On greeting us the Duchess recognized me but did not react to my having been brought there by Victor, merely saying that I should convey her best regards to my husband. She then asked if we needed two bedrooms or one. "Two," I said firmly.
My husband had met the Duchess-to-be during his first sojourn in Paris, when he had written television scripts for an American producer named Shelly. Set in Europe, the series was disingenuously titled "Foreign Intrigue." Shelly had taken the woman as his mistress, he claimed, soon after meeting her on the street in front of the Galleries Lafayette department store where she and her husband were selling third rate men's ties out of an upturned umbrella. Soon he had rented an apartment for mistress and husband, and on occasion was invited to dinner. The conversation, he told us, had always been polite but one evening the husband took offense at Shelly's table manners: when the cheese platter was presented, Shelly cut the nose off the Brie whereupon the husband angrily left the dining room.
As a foreigner operating a legitimate business in France, Shelly needed a French front and so his mistress signed documents, becoming, on paper, the senior partner in the production company. Shelly paid her well for her signature and even more so when she turned out to have an aptitude for chatting up and entertaining actors, directors, money men and their wives, minor aristocrats and the occasional small nobility. The husband faded from view.
Soon she had chatted herself into a position where she was thought of as a television producer in her own right. Invitations came her way; after a while they did not include Shelly. She obtained a divorce which, in those days, was not an easy thing in nominally secular but still Catholic France and very soon, Shelly was no longer by her side except when papers needed signing. Sometime after this, she met the Duke of D.
Their Graces were only recently married: both had brought baggage to their union: he, a crumbling Great House and paralyzing debt; she, the daughter as well as her three other children who I would never meet, and a reputation as an ambitious woman with useful bedmates in her past.
Within minutes of being greeted by the Duchess, I was shown to a pretty little room where I set my weekend bag on a luggage stand and hung my clothing in the armoire. I had packed carefully but after reading the hand-written list of the weekend guests that lay on the writing table and contained a short description of their bona fides, I realized that my casual weekend wardrobe was inadequate. Telling myself that there was nothing to be done about the situation, I went to find Victor, who had left his bags to be unpacked by a manservant. We crossed the lawn and a gravel path to the mansion and entered a salon where several gentlemen were introduced to me, and I to the ladies present. Everyone was smartly dressed in French country weekend clothes, which tended to fine suede and tweed. All were chattering seemingly inconsequentially, some gossiping in phrases filled with innuendo I could not fathom, some talking politics. I looked about the salon and took note of its décor which was determinedly British enlivened with French accessories. Evidently, the Duchess did not want the Duke to feel he was in a foreign land. The day progressed. I listened carefully and, on occasion, when I felt I could, made a statement or uttered a small witticism all of which were politely received. I was much the youngest woman there so the gentlemen eyed me in a socially acceptable lascivious manner, flirted the proper amount and treated me well given the circumstances. We took tea, dinner, drinks. Following this there were cards, music, pairings-off. I retired for the night.

(Stored items)
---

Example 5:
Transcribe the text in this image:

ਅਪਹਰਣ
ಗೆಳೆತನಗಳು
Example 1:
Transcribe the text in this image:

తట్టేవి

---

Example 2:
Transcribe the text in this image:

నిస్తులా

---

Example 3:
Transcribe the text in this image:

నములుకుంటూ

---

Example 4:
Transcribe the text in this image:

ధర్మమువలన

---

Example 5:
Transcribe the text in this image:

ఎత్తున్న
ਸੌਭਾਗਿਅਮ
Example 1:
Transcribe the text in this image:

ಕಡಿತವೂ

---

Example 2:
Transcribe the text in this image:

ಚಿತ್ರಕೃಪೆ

---

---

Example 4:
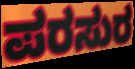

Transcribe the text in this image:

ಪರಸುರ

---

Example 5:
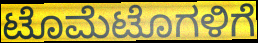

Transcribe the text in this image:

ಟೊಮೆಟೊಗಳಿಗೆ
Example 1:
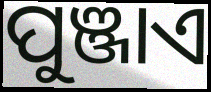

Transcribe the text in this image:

### Written instruction:
Carry on the account of the weekend with the Duchess, starting after its last sentence. The records are separate material, apart from the account of the weekend with the Duchess.

### Answer to this problem:
The next day, near noon, the children joined the adults for lunch. They were all about eleven years old, well behaved for their age, respectful of their elders, affectionate to those they knew and earnestly practiced being charming. After a digestive break, some guests went to visit a nearby racing stable, or about their business, while the rest of us repaired to the library or game room. One of the gentlemen present, much the most attractive of the group, took the Duchess's daughter by the shoulders and sat her next to him. In a while, I heard the girl giggling and so turned to look. The man was fondling her, his fingers teasing her as he whispered into her neck. The girl was flustered, plainly aroused and, quite obviously, unaware of what was being done to her and what it meant. I turned back to look for the Duchess and found her seated nearby, watching dispassionately. From his large leather chair, the Duke, too, was watching, turning his eyes away from time to time but then back again, gauging his step-daughter's reactions. By now the girl was hitting the man's shoulder, wriggling on his lap, and kicking her legs. Finally, she pulled away. He let her go, knowing she would return, which she did almost immediately. He embraced her tightly but at that she tore away from him and escaped. I could not tell if it was because she was uneasy at this thing she did not understand or if some other sort of instinct had caused her to flee. Seemingly amused by what had just occurred, the Duchess raised her eyebrows at the seducer before turning to look at the Duke. He appeared somewhat disappointed, although I could not tell exactly what had caused it: the extent of the seduction, or its brevity.
I rose, walked over to Victor, and said, "I'm leaving. Can you drive me to the bus station?" Shocked, he said, "You can't just leave the Duchess of D's weekend party."
"Yes, I can," I said. "I won't stay here." Then I went up to the pretty room, repacked my weekend bag and met Victor at his car. "I told her you were feeling ill and didn't want to spoil the day," he said. "You'll write a note and apologize for not saying goodbye or telling her why you had to leave."
"The hell I will."
"What is wrong with you?"
"Didn't you see what that man was doing to her daughter, touching her all over, stimulating her sexually, and the Duchess allowing it, almost as if she meant to amuse the Duke."
"But, she did," Victor said. "May she rot in hell," I replied.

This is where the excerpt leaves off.